この方法を用いて、一定の事象(快方に向かう、入院するなどの事象)が発生する頻度について、中和抗体療法の治療の有無と関係があるかどうかの検定を行いました。関係性がないとされる確率(P値)が0.05を下回るくらい小さければ、一般的に「事象の発生が中和抗体療法の治療の有無と関係がない」という仮説が棄却されるとされています。

(2)年代構成

治療を実施

20代以下9.4%、30から40代27.4%、50から60代44.8%、70代以上18.4%(n=299)

治療していない

20代以下18.8%、30から40代24.2%、50から60代53.0%、70代以上4.0%(n=155)

調査結果

(1)全体

中和抗体療法の治療を実施することにより、治療をしていない場合と比較して、入院を3分の1程度とする効果が見込まれました。

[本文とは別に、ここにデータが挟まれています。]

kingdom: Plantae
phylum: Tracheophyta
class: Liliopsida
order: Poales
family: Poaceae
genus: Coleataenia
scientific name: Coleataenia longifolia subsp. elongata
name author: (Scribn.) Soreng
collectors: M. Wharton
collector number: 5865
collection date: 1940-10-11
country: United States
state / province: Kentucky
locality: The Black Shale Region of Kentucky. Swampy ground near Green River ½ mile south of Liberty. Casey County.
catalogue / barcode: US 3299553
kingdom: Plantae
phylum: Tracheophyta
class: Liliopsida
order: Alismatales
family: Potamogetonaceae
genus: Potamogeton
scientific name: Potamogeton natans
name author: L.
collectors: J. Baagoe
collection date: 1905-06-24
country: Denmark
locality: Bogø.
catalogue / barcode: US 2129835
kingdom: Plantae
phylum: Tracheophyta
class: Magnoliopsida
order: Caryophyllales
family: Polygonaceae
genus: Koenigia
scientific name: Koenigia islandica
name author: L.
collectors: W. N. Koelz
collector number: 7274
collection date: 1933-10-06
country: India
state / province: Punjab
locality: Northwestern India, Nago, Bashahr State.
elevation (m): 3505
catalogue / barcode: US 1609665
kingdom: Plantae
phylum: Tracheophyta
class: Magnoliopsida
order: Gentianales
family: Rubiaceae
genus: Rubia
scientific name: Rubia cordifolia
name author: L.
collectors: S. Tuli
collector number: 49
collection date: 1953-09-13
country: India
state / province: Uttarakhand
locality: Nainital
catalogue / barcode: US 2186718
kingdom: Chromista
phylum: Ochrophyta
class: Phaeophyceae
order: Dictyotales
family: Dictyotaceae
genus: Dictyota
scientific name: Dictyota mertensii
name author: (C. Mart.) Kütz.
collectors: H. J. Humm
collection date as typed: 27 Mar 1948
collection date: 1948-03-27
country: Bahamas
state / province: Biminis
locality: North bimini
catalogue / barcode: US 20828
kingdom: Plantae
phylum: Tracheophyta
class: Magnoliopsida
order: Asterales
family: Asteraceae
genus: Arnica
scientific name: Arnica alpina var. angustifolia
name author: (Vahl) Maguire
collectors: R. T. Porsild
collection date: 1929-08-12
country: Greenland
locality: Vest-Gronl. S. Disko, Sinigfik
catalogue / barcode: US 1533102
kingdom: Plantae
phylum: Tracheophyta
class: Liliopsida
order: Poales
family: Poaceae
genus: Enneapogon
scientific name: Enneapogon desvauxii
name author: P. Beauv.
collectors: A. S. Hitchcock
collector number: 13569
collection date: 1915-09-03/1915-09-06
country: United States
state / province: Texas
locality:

(n:人数 P:関係性がないとされる確率(P値))

治療を実施 97.3% 治療していない 92.3%

(2)年代別

年代別にみると、70代以上においては、治療を実施することにより、治療をしていない場合と比較して、入院を19分の1程度とする効果が見込まれました。
(n:人数 P:関係性がないとされる確率(P値))

凡例

20代以下治療を実施「快方」96.4%、治療をしていない「快方」92.9%30から40代
治療を実施「快方」97.6%、治療をしていない「快方」94.4%50から60代

治療を実施「快方」97.0%、治療をしていない「快方」92.4%

70代以上

治療を実施「快方」98.2%、治療をしていない「快方」66.7%

(3)リスク因子別

リスク因子別にみると、とくに肥満において、治療を実施することにより、治療を実施していない場合と比較して、入院を3分の1程度とする効果が見込まれました。

凡例

肥満

治療を実施「快方」95.4%、治療をしていない「快方」87.7%

慢性呼吸器疾患

治療を実施「快方」97.1%、治療をしていない「快方」93.3%

糖尿病

治療を実施「快方」88.9%、治療をしていない「快方」85.7%

悪性腫瘍

治療を実施「快方」100.0%、治療をしていない「快方」100.0%

心血管疾患

治療を実施「快方」100.0%、治療をしていない「快方」100.0%

免疫低下状態

治療を実施「快方」100.0%、治療をしていない「該当者なし」

透析

治療を実施「快方」100.0%、治療をしていない「該当者なし」

高度慢性腎臓病

治療を実施「快方」100.0%、治療をしていない「該当者なし」

肝硬変

治療を実施「快方」100.0%、治療をしていない「該当者なし」

妊娠後期

「該当者なし」

リスク因子なし

治療を実施「快方」99.0%、治療をしていない「快方」94.8%

調査結果まとめ

  • 中和抗体療法を実施した場合、入院を3分の1とする効果が見込まれた
  • 年代別では、特に70代以上で、入院を19分の1とする効果が見込まれた
  • リスク因子別では、特に肥満で入院を3分の1とする効果が見込まれた。